Ivanir também recorda que nos anos 2000 esse mesmo fenômeno chega a diversas regiões do Rio de Janeiro, como na Ilha do Governador, Lins de Vasconcelos e Cidade Alta, se expandindo para a Baixada Fluminense, Zona Oeste, Niterói, São Gonçalo, Campos e região dos lagos.
"Então você percebe que é uma coisa mais orquestrada. Eles têm tido uma atitude que é, desde ir armado na casa de culto e proibir que não toque mais até a ação extremada que é obrigar o sacerdote a quebrar o seu sagrado", explica.
Para conter esse fenômeno, desde 2008, existe a Comissão de Combate à Intolerância Religiosa, da qual Ivanir faz parte. O grupo reúne religiosos de diversas vertentes e realiza, entre outras ações, denúncias, seminários e capacitação para conscientizar religiosos sobre seus direitos e como reivindicá-los em caso de agressões e ameaças. O grupo também publicou o "Guia de Luta contra a Intolerância Religiosa e o Racismo".
"Pressionar as autoridades para elas tomarem a atitude delas e ao mesmo tempo trabalhar com a opinião pública. E se articulando com lideranças evangélicas sérias, que têm colocado que essa não é atitude correta dos setores evangélicos", aponta, acrescentando ainda que esse é um papel que deve ser exercido pelas autoridades.
Intolerância como pauta política
Ivanir dos Santos também alerta para o crescimento dentro da política de uma pauta religiosa, o que hoje é comum em todas as esferas políticas brasileiras.
"Usando a história do medo, do ódio e de uma agenda moral, eles construíram uma pauta conservadora, de ódio e racista, e que tem aumentado seu eleitorado, coesionando seu campo religioso em um eleitorado e aumentando a sua força nas bancadas evangélicas", explica.
O babalaô recorda que há um grande grupo de políticos nos municípios e estados usando do mesmo discurso. Além disso, há também o mesmo teor no Judiciário e no Executivo, segundo ele. Ivanir acredita que esse crescimento nas instituições encoraja o preconceito religioso entre os populares.
"Obviamente, se você cresce dentro das instituições, você acaba encorajando o que está fora, o popular, de que ele ter tomado uma atitude de ódio, uma atitude racista, é uma atitude correta", alerta.
Ivanir, que é articulado com diversos líderes religiosos de outras religiões, defende a liberdade de religiosa para todos.
"Eu não sou contrário que esses grupos cresçam na sociedade do ponto de vista das suas lógicas, sob o jogo democrático. O que não se pode é querer transformar um Estado que é laico em um Estado religioso", conclui.

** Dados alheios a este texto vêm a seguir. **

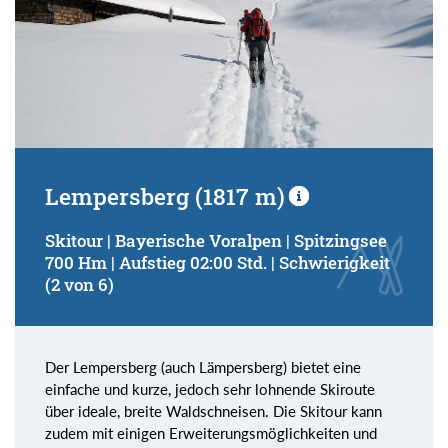
Lempersberg (1817 m)
Skitour | Bayerische Voralpen | Spitzingsee
700 Hm | Aufstieg 02:00 Std. | Schwierigkeit
(2 von 6)
Der Lempersberg (auch Lämpersberg) bietet eine
einfache und kurze, jedoch sehr lohnende Skiroute
über ideale, breite Waldschneisen. Die Skitour kann
zudem mit einigen Erweiterungsmöglichkeiten und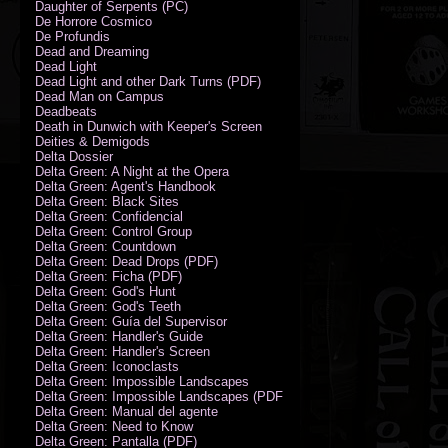
Daughter of Serpents (PC)
De Horrore Cosmico
De Profundis
Dead and Dreaming
Dead Light
Dead Light and other Dark Turns (PDF)
Dead Man on Campus
Deadbeats
Death in Dunwich with Keeper's Screen
Deities & Demigods
Delta Dossier
Delta Green: A Night at the Opera
Delta Green: Agent's Handbook
Delta Green: Black Sites
Delta Green: Confidencial
Delta Green: Control Group
Delta Green: Countdown
Delta Green: Dead Drops (PDF)
Delta Green: Ficha (PDF)
Delta Green: God's Hunt
Delta Green: God's Teeth
Delta Green: Guía del Supervisor
Delta Green: Handler's Guide
Delta Green: Handler's Screen
Delta Green: Iconoclasts
Delta Green: Impossible Landscapes
Delta Green: Impossible Landscapes (PDF - Espiral)
Delta Green: Manual del agente
Delta Green: Need to Know
Delta Green: Pantalla (PDF)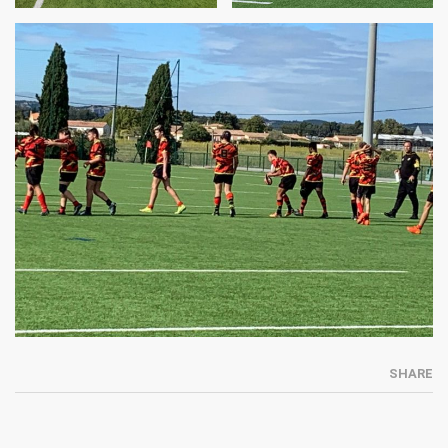
SHARE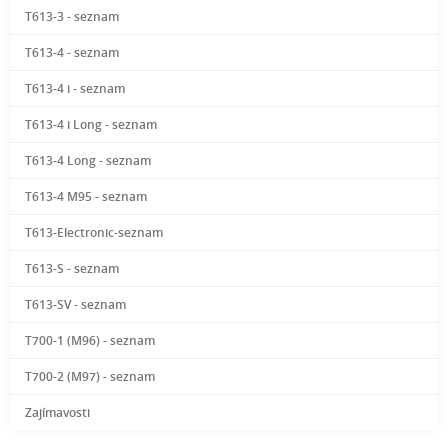
T613-3 - seznam
T613-4 - seznam
T613-4 i - seznam
T613-4 i Long - seznam
T613-4 Long - seznam
T613-4 M95 - seznam
T613-Electronic-seznam
T613-S - seznam
T613-SV - seznam
T700-1 (M96) - seznam
T700-2 (M97) - seznam
Zajímavosti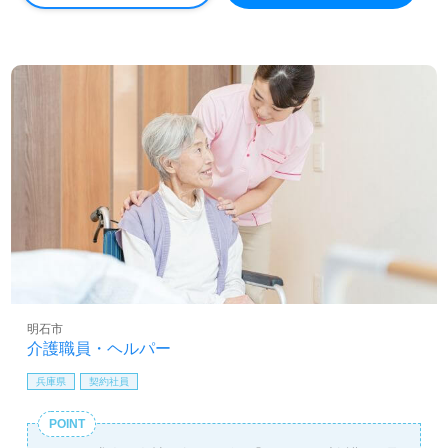
明石市
介護職員・ヘルパー
兵庫県
契約社員
POINT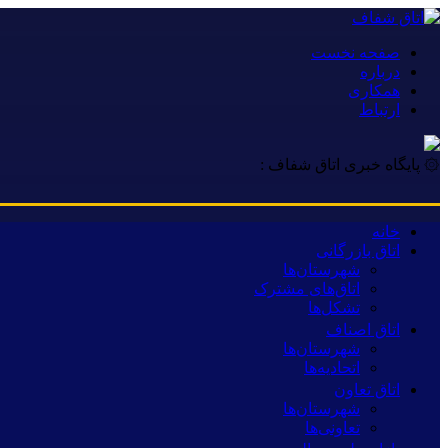
صفحه نخست
درباره
همکاری
ارتباط
۞ پایگاه خبری اتاق شفاف :
خانه
اتاق بازرگانی
شهرستان‌ها
اتاق‌های مشترک
تشکل‌ها
اتاق اصناف
شهرستان‌ها
اتحادیه‌ها
اتاق تعاون
شهرستان‌ها
تعاونی‌ها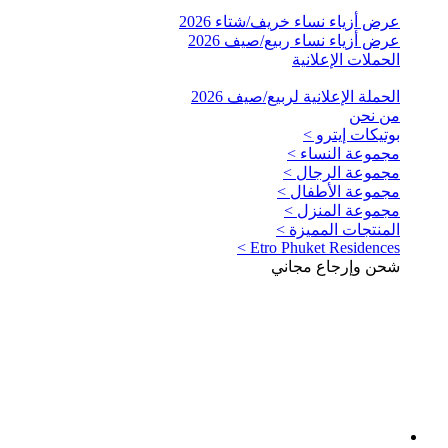
عرض أزياء نساء خريف/شتاء 2026
عرض أزياء نساء ربيع/صيف 2026
الحملات الإعلانية
الحملة الإعلانية لربيع/صيف 2026
من نحن
بوتيكات إيترو >
مجموعة النساء >
مجموعة الرجال >
مجموعة الأطفال >
مجموعة المنزل >
المنتجات المميزة >
Etro Phuket Residences >
شحن وإرجاع مجاني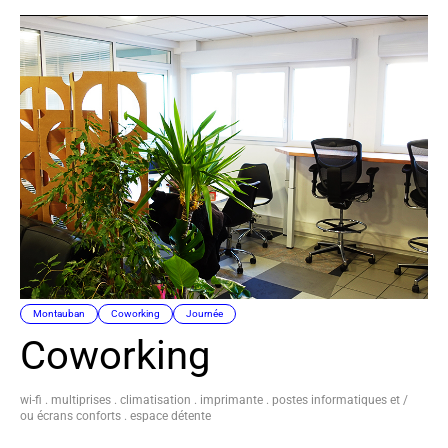
Montauban
Coworking
Journée
Coworking
wi-fi . multiprises . climatisation . imprimante . postes informatiques et /
ou écrans conforts . espace détente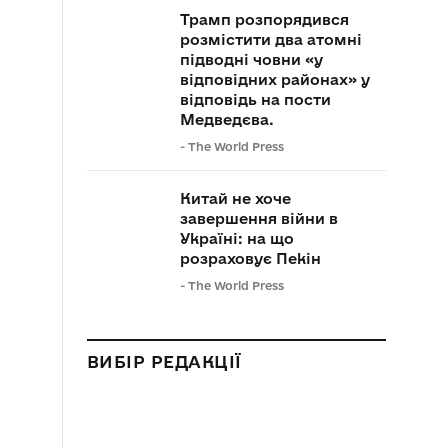
Трамп розпорядився
розмістити два атомні
підводні човни «у
відповідних районах» у
відповідь на пости
Медведєва.
-
The World Press
Китай не хоче
завершення війни в
Україні: на що
розраховує Пекін
-
The World Press
ВИБІР РЕДАКЦІЇ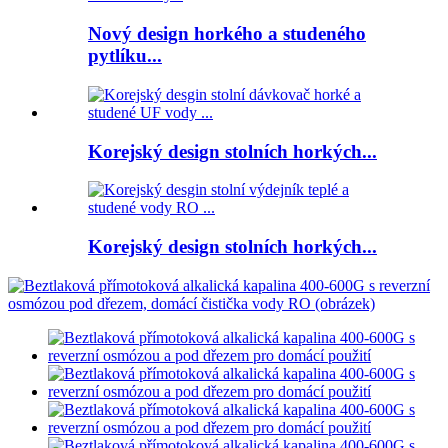
Nový design horkého a studeného
pytlíku...
Korejský design stolních horkých...
Korejský design stolních horkých...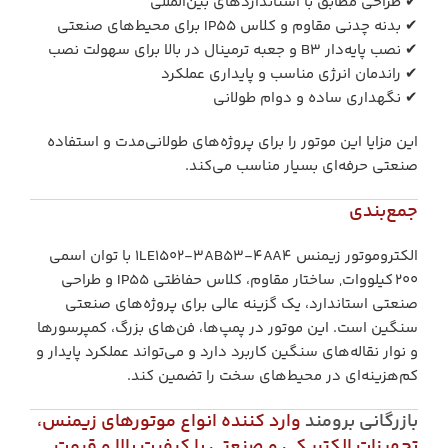
✔ طراحی مطابق با استانداردهای بین‌المللی
✔ بدنه چدنی مقاوم و کلاس IP55 برای محیط‌های صنعتی
✔ نصب پایه‌دار B3 و جعبه ترمینال در بالا برای سهولت نصب
✔ راندمان انرژی مناسب و پایداری عملکرد
✔ نگهداری ساده و دوام طولانی
این مزایا این موتور را برای پروژه‌های طولانی‌مدت و استفاده
صنعتی حرفه‌ای بسیار مناسب می‌کند.
جمع‌بندی
الکتروموتور زیمنس 1LE1502‑3AB53‑4AA4 با توان اسمی
۲۰۰ کیلووات, ساختار مقاوم، کلاس حفاظتی IP55 و طراحی
صنعتی استاندارد، یک گزینه عالی برای پروژه‌های صنعتی
سنگین است. این موتور در پمپ‌ها، فن‌های بزرگ، کمپرسورها
و نوار نقاله‌های سنگین کاربرد دارد و می‌تواند عملکرد پایدار و
کم‌هزینه‌ای در محیط‌های سخت را تضمین کند.
بازرگانی برومند
وارد کننده انواع موتورهای زیمنس،
تجهیزات الکتریکی و صنعتی با کیفیت بالا و قیمت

Marcha pela Liberdade Religiosa
Organizada desde 2008, a 12ª Caminhada Nacional pela Defesa da Liberdade Religiosa será realizada no posto 6 de Copacabana, no Rio de Janeiro.
A caminhada, organizada Comissão de Combate à Intolerância Religiosa, reúne, além de religiões de matriz africana, também muçulmanos, judeus, anglicanos, budistas, hare-krishna e inclusive ateus.
São esperadas pessoas de todo o Brasil, além de outros países.
"Na verdade é um agenda que não é religiosa, é uma agenda civil em defesa da democracia e do Estado laico", conta Ivanir.
A edição de 2019 acontece no dia 15 setembro a partir das 11 horas da manhã.